TASK OBJECTIVE. When you reach the line that contains "hello@sanvivo-apotheke.de" in the data below, start reproducing lines exactly, and stop after the line that contains "Webinar Il Capacity Market: riflessioni sulla".

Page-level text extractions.
==================================================
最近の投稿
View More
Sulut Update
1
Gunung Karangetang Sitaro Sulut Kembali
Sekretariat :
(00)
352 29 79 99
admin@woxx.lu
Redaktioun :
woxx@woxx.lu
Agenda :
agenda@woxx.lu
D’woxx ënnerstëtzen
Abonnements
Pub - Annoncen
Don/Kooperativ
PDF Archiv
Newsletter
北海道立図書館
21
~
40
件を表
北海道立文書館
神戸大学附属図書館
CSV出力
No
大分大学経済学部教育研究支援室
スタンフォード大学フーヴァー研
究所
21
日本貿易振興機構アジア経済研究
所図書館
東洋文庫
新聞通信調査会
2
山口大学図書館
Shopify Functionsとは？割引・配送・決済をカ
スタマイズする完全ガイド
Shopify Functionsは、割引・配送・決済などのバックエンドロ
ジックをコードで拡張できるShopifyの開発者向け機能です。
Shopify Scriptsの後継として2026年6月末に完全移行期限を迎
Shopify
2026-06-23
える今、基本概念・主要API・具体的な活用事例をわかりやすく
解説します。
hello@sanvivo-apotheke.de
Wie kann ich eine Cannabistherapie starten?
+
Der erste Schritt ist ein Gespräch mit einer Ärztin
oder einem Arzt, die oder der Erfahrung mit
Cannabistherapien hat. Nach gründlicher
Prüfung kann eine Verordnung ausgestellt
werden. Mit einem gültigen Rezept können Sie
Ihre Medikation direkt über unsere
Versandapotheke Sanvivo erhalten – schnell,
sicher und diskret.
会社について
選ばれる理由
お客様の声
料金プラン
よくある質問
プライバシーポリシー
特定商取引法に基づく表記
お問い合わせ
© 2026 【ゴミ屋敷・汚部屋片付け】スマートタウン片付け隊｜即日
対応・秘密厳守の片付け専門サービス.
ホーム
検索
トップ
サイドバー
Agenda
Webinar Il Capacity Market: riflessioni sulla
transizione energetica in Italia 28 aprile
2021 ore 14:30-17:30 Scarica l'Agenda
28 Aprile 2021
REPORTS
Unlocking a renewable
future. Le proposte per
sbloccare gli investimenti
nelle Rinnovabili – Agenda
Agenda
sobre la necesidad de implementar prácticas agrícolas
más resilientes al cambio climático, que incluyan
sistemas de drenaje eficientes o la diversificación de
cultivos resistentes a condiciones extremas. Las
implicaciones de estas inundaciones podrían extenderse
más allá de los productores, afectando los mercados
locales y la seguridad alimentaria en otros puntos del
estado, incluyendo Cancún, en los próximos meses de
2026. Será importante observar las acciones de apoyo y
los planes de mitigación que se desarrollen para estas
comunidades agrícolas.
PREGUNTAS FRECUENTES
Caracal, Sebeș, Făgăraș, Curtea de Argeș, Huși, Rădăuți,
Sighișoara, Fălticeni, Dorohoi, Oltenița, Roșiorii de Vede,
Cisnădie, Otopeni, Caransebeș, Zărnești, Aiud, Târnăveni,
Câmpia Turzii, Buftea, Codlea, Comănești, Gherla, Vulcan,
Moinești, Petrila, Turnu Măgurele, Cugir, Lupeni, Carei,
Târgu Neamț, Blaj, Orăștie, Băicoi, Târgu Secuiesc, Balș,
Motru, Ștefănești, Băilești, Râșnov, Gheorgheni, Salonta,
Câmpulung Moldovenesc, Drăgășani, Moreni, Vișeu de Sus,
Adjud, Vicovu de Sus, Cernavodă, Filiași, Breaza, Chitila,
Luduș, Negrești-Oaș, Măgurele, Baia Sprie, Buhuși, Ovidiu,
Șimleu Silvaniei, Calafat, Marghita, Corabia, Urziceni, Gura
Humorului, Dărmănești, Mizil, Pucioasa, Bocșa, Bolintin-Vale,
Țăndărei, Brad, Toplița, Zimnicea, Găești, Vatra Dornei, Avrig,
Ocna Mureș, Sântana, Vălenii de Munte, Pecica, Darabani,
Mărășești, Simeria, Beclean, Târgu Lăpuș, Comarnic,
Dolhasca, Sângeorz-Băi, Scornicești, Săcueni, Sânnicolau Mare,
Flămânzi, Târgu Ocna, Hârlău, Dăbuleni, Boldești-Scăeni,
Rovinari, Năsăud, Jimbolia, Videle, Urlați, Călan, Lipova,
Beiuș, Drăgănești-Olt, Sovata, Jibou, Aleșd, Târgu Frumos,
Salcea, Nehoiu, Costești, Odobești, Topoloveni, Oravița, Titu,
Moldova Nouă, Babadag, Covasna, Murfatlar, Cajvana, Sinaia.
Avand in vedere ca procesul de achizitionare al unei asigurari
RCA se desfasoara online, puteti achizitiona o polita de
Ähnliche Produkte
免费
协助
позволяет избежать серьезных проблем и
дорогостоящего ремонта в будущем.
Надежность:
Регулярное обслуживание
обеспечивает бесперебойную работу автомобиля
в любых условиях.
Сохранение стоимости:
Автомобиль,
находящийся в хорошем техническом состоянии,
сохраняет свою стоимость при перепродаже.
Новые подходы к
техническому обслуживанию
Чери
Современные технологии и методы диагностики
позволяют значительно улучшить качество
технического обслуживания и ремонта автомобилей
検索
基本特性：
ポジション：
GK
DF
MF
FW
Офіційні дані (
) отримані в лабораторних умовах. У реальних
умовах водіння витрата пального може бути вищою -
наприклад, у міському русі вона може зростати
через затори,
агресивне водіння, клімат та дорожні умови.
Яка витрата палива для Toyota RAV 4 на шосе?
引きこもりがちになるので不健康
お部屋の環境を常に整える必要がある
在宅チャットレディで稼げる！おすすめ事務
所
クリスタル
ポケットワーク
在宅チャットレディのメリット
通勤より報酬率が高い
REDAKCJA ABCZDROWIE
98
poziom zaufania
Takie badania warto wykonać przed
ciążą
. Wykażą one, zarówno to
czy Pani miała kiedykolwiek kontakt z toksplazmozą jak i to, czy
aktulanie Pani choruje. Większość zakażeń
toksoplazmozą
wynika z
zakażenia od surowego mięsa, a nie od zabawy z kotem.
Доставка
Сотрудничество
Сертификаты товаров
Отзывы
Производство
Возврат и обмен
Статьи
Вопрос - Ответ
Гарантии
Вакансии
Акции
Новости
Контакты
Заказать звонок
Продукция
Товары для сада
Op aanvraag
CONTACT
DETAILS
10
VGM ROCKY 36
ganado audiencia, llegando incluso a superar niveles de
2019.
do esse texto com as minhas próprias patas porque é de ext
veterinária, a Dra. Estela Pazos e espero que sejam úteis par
==================================================
COMPLETED TASK.
hello@sanvivo-apotheke.de
Wie kann ich eine Cannabistherapie starten?
+
Der erste Schritt ist ein Gespräch mit einer Ärztin
oder einem Arzt, die oder der Erfahrung mit
Cannabistherapien hat. Nach gründlicher
Prüfung kann eine Verordnung ausgestellt
werden. Mit einem gültigen Rezept können Sie
Ihre Medikation direkt über unsere
Versandapotheke Sanvivo erhalten – schnell,
sicher und diskret.
会社について
選ばれる理由
お客様の声
料金プラン
よくある質問
プライバシーポリシー
特定商取引法に基づく表記
お問い合わせ
© 2026 【ゴミ屋敷・汚部屋片付け】スマートタウン片付け隊｜即日
対応・秘密厳守の片付け専門サービス.
ホーム
検索
トップ
サイドバー
Agenda
Webinar Il Capacity Market: riflessioni sulla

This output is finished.